Complex networks are graph-based representations used for data have substantial non-trivial topological features. The study of complex networks brought important properties such as the power-law degree distributions (L. A. Adamic et al., 2000) and Small World phenomenon (Milgram, 1967), which help us to understand the interaction among human being, the dissemination of information and intrusion detection (Newman, 2010).

One of the most interesting task in network mining is link prediction, defined as: “Given a snapshot of a graph G, predict accurately which edges will appear in the near future of network.” (Liben-Nowell & Kleinberg, 2003). While in social network this definition is represented by “People you may know” feature, in online commerce this represents recommendations “Costumers who buy X tend to buy Y.” The question “How people get connected” is relevant not only in the context of social networks, but also in work social network inside companies (Paula, Appel, Pinhanez, Cavalcante, & Andrade, 2012).

Predicting interaction and collaboration among people in organizations can help manage companies in a productive way. The task of recommending unknowns but “similar” people is quite different from possible friend recommendation tasks, which focus on recommending individuals who have friends in common (Guy, Ur, Ronen, Perer, & Jacovi, 2011). In the context of organizations, introducing people with similar skills, profiles or common interests can be valuable for employees in many ways. For instance, searching for people with similar skills can facilitate issues related to problem solving. Through networking, people are able to offer advice to one another and help each other out with new projects or career development (Burke, Marlow, & Lento, 2010).

Weights and directions in networks have, with some exceptions (Akoglu, McGlohon, & Faloutsos, 2010), received relatively little attention, meaning that all connections in the network have the same importance, which is not true. An excellent reason for this is that the simple cases are usually investigated first (unweighted networks), before moving on to more complex ones (weighted networks). On the other hand, there are many cases where edge weights are known for networks, and to ignore them is to throw out a lot of data that might help us to understand these systems better. For instance, in a social network not all connections (friends) have the same importance; weights might indicate the strength of a relationship. The same happens with direction. In some social networks, such as Facebook, reciprocity is common, but in others, such as Twitter, this is not true and this should not be ignored.

Key Terms in this Chapter

Simple Graph: Undirected graph that has no loops (edges connected at both ends to the same vertex) and no more than one edge between any two different vertices.

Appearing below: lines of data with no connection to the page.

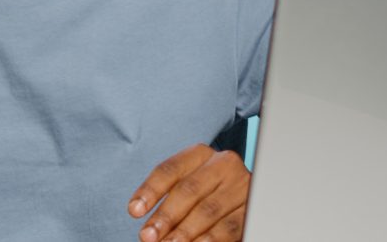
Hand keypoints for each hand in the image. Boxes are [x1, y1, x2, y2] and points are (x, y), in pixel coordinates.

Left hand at [128, 144, 249, 241]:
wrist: (238, 196)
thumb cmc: (204, 192)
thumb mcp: (186, 186)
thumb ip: (168, 200)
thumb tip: (150, 227)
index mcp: (200, 154)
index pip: (170, 169)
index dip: (150, 190)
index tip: (134, 211)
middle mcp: (223, 164)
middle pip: (188, 190)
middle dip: (166, 216)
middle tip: (148, 236)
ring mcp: (240, 185)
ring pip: (208, 210)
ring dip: (185, 232)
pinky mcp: (252, 208)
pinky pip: (228, 227)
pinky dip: (209, 240)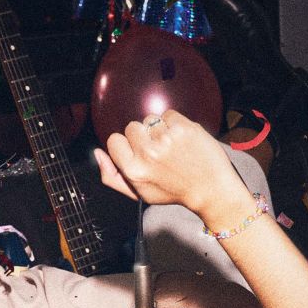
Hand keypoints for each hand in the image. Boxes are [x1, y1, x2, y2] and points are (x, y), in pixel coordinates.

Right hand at [95, 110, 248, 221]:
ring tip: (172, 146)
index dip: (126, 145)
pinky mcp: (183, 127)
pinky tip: (182, 140)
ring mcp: (166, 139)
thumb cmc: (173, 191)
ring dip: (159, 129)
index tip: (138, 153)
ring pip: (150, 119)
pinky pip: (168, 114)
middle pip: (131, 127)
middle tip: (159, 152)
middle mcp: (147, 154)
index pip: (113, 140)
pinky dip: (174, 123)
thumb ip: (112, 176)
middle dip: (143, 136)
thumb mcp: (139, 193)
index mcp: (133, 171)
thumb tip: (98, 154)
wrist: (210, 189)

World Wide Web: Abbreviated as WWW or commonly known as the Web, it is a system of interlinked hypertext documents accessed via the Internet.

Community Detection: Group of nodes from network that can be easily grouped into (potentially overlapping) sets of nodes densely connected internally.

Link Analysis: Data-analysis technique used to evaluate relationships (connections) between nodes.

Directed Network: network or set of nodes connected by edges having directions associated to each edge.

Small World: Tendency for individual elements in a large system to be separated from any other element in the system by only a few steps (a.k.a. “six degrees of separation”).

Weighted Network: Network with weights assigned to ties among nodes.